> _RECORDS PROVIDED_
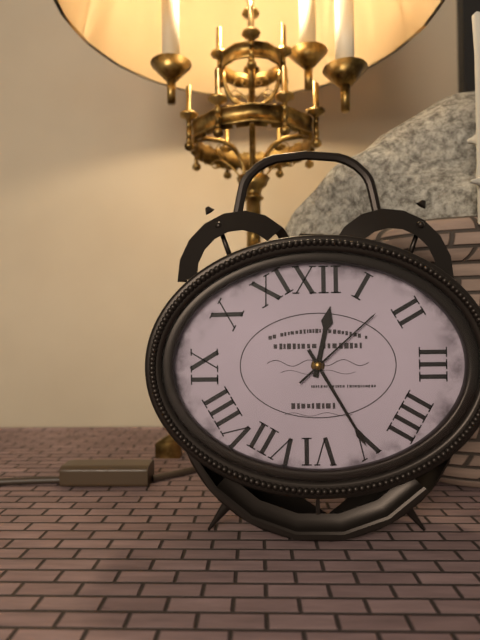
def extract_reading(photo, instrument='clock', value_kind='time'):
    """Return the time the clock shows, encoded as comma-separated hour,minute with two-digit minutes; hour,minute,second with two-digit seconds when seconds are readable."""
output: 12,25,08
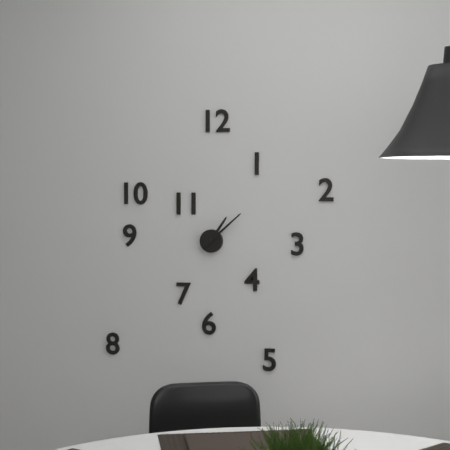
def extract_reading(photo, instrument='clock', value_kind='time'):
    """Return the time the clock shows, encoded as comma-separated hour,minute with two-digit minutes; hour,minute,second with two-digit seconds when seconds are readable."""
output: 1,08
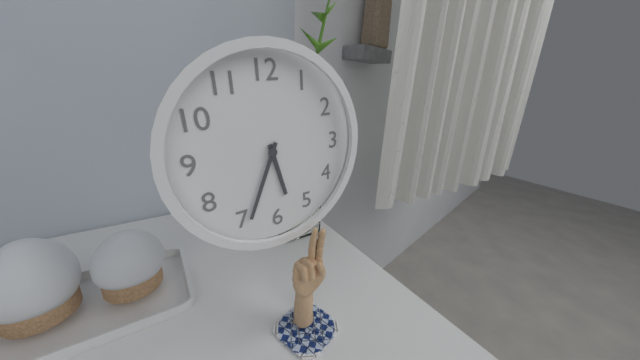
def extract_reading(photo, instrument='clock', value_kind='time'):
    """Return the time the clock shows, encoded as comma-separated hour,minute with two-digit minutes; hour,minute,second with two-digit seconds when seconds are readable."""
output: 5,34
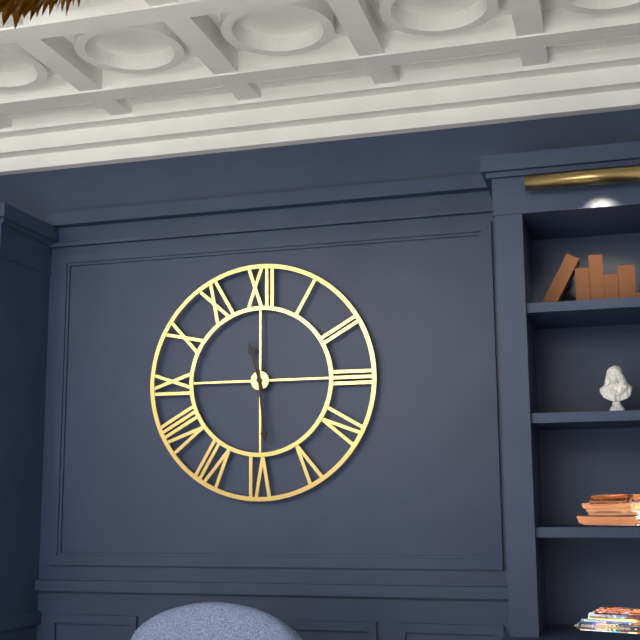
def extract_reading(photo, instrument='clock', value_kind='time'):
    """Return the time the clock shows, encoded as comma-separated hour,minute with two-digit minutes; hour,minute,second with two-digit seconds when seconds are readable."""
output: 11,29
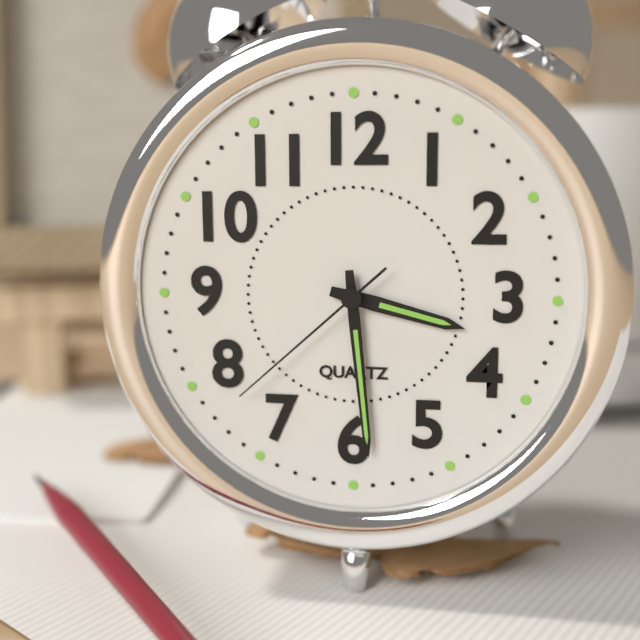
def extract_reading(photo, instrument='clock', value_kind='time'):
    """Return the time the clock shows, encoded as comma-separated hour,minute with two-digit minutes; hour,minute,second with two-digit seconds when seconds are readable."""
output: 3,29,38
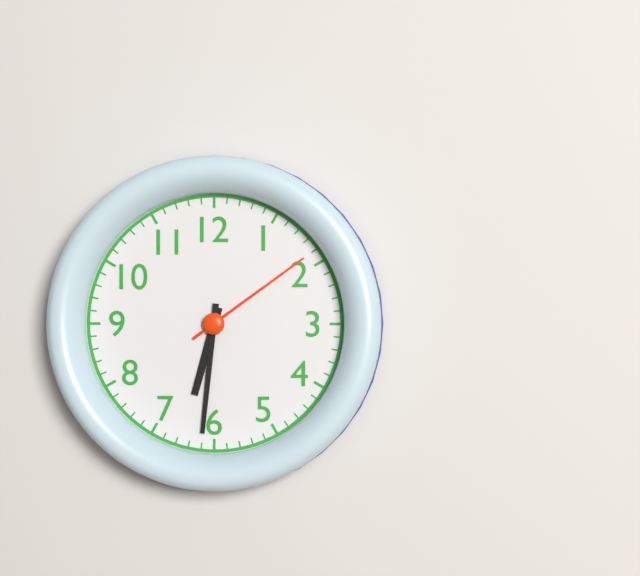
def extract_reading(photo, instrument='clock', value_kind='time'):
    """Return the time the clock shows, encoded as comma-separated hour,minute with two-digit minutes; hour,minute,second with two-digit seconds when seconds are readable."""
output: 6,31,09
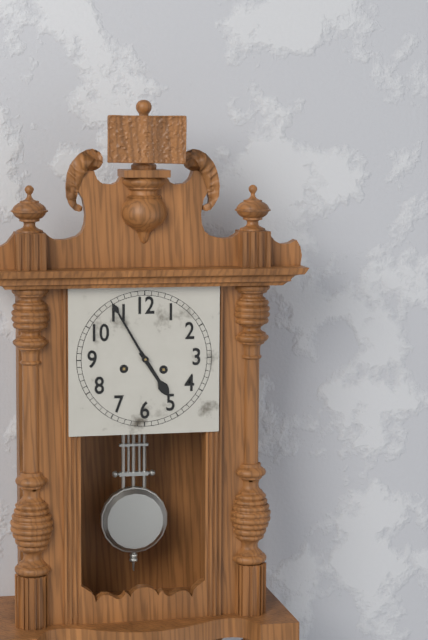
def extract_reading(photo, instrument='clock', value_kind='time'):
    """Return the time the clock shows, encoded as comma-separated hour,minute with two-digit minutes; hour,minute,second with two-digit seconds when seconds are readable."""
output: 4,55
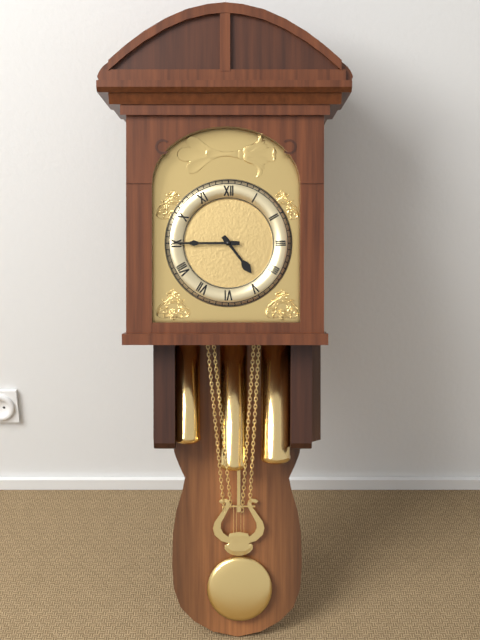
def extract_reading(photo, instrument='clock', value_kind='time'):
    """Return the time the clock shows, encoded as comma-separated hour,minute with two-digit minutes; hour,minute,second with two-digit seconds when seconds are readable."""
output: 4,45
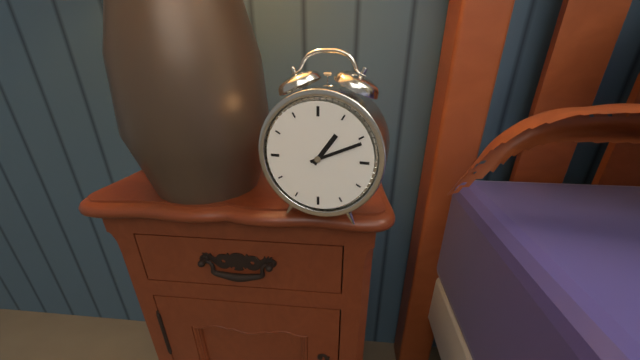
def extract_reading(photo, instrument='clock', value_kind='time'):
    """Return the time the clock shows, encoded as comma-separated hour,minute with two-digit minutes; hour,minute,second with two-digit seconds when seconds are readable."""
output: 1,11
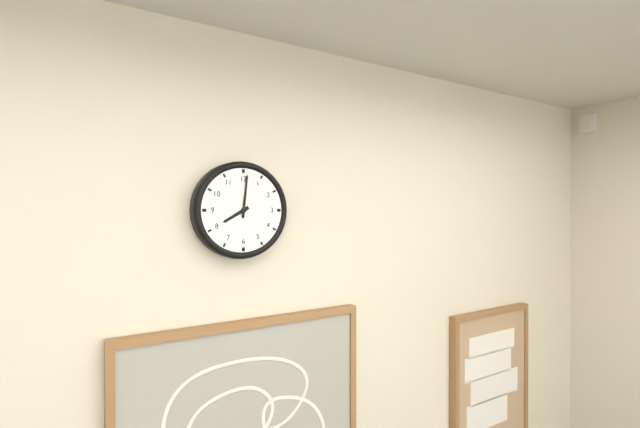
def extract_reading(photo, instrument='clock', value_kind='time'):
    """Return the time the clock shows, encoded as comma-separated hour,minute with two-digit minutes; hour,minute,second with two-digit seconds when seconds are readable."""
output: 8,01
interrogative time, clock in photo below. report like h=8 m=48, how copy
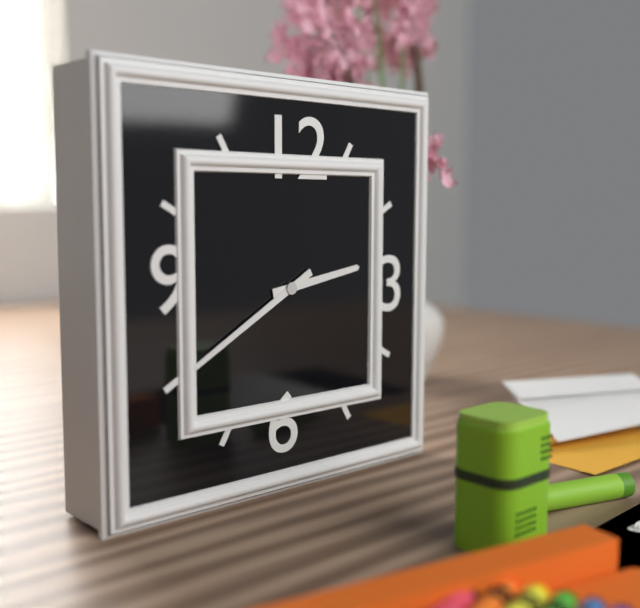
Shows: h=2 m=40
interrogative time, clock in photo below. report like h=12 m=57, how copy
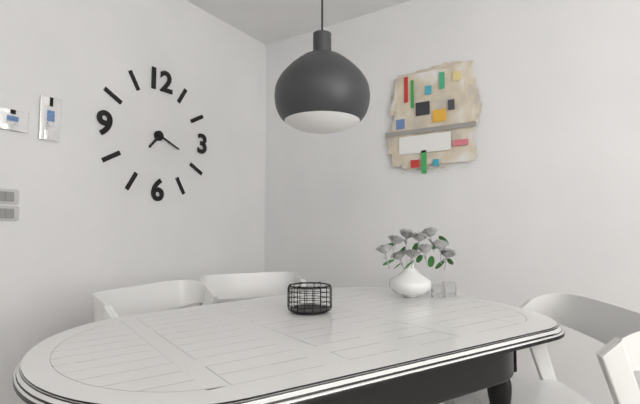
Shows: h=7 m=19
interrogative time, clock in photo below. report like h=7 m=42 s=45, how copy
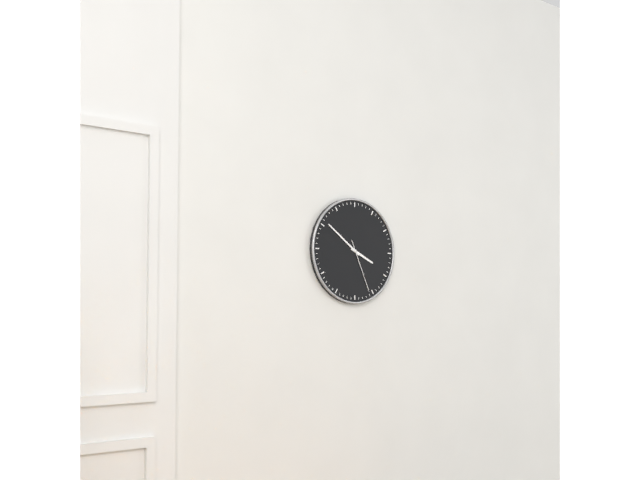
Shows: h=3 m=51 s=26
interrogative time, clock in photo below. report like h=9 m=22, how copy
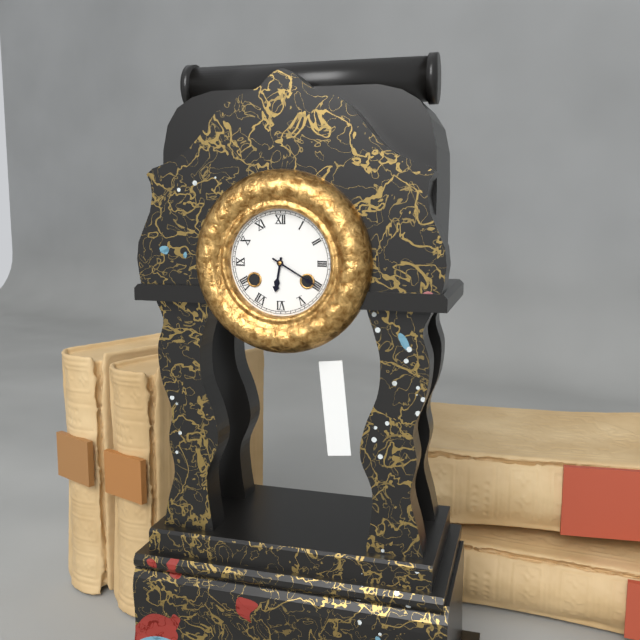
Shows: h=6 m=20
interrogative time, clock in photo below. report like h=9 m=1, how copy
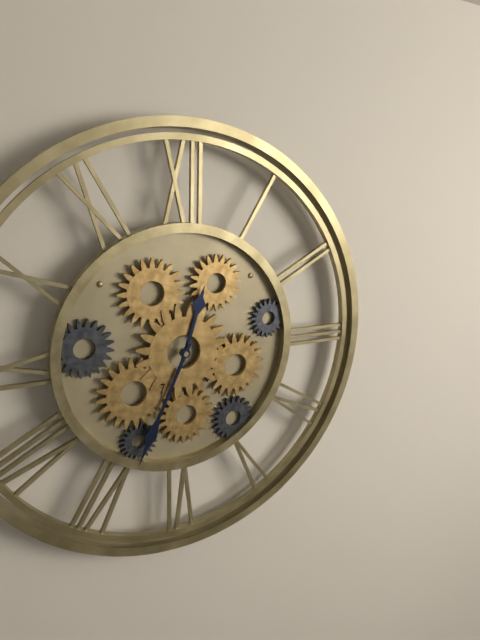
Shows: h=12 m=34
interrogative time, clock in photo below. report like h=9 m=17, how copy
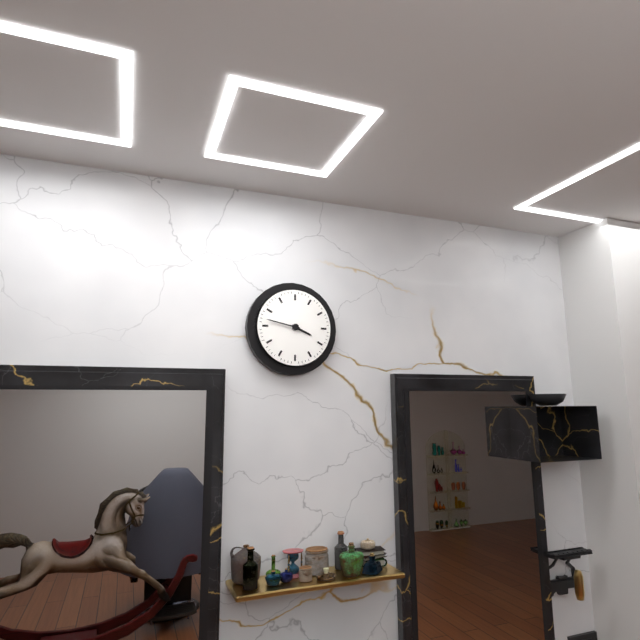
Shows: h=3 m=47
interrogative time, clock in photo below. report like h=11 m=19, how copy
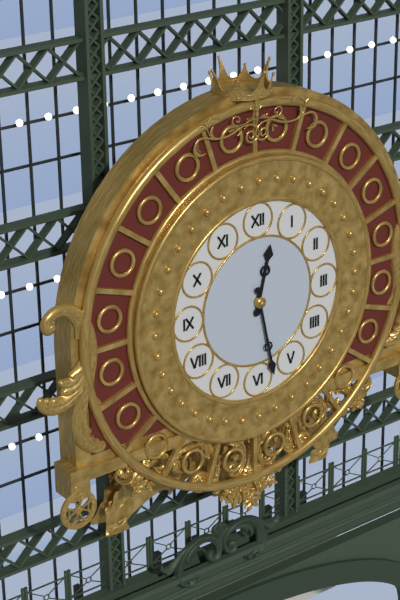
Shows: h=12 m=28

> _EXERCISE PROMPT_
Reproduce all of the material above verbatim, leaving out the pictures.

> _OUTPUT OF THE EXERCISE_
def extract_reading(photo, instrument='clock', value_kind='time'):
    """Return the time the clock shows, encoded as comma-separated hour,minute with two-digit minutes; hour,minute,second with two-digit seconds when seconds are readable."""
output: 12,25,08
def extract_reading(photo, instrument='clock', value_kind='time'):
    """Return the time the clock shows, encoded as comma-separated hour,minute with two-digit minutes; hour,minute,second with two-digit seconds when seconds are readable."""
output: 1,08
def extract_reading(photo, instrument='clock', value_kind='time'):
    """Return the time the clock shows, encoded as comma-separated hour,minute with two-digit minutes; hour,minute,second with two-digit seconds when seconds are readable."""
output: 5,34
def extract_reading(photo, instrument='clock', value_kind='time'):
    """Return the time the clock shows, encoded as comma-separated hour,minute with two-digit minutes; hour,minute,second with two-digit seconds when seconds are readable."""
output: 11,29
def extract_reading(photo, instrument='clock', value_kind='time'):
    """Return the time the clock shows, encoded as comma-separated hour,minute with two-digit minutes; hour,minute,second with two-digit seconds when seconds are readable."""
output: 3,29,38
def extract_reading(photo, instrument='clock', value_kind='time'):
    """Return the time the clock shows, encoded as comma-separated hour,minute with two-digit minutes; hour,minute,second with two-digit seconds when seconds are readable."""
output: 6,31,09
def extract_reading(photo, instrument='clock', value_kind='time'):
    """Return the time the clock shows, encoded as comma-separated hour,minute with two-digit minutes; hour,minute,second with two-digit seconds when seconds are readable."""
output: 4,55
def extract_reading(photo, instrument='clock', value_kind='time'):
    """Return the time the clock shows, encoded as comma-separated hour,minute with two-digit minutes; hour,minute,second with two-digit seconds when seconds are readable."""
output: 4,45
def extract_reading(photo, instrument='clock', value_kind='time'):
    """Return the time the clock shows, encoded as comma-separated hour,minute with two-digit minutes; hour,minute,second with two-digit seconds when seconds are readable."""
output: 1,11
def extract_reading(photo, instrument='clock', value_kind='time'):
    """Return the time the clock shows, encoded as comma-separated hour,minute with two-digit minutes; hour,minute,second with two-digit seconds when seconds are readable."""
output: 8,01
interrogative time, clock in photo below. report like h=8 m=48, how copy
Shows: h=2 m=40
interrogative time, clock in photo below. report like h=12 m=57, how copy
Shows: h=7 m=19
interrogative time, clock in photo below. report like h=7 m=42 s=45, how copy
Shows: h=3 m=51 s=26
interrogative time, clock in photo below. report like h=9 m=22, how copy
Shows: h=6 m=20
interrogative time, clock in photo below. report like h=9 m=1, how copy
Shows: h=12 m=34
interrogative time, clock in photo below. report like h=9 m=17, how copy
Shows: h=3 m=47
interrogative time, clock in photo below. report like h=11 m=19, how copy
Shows: h=12 m=28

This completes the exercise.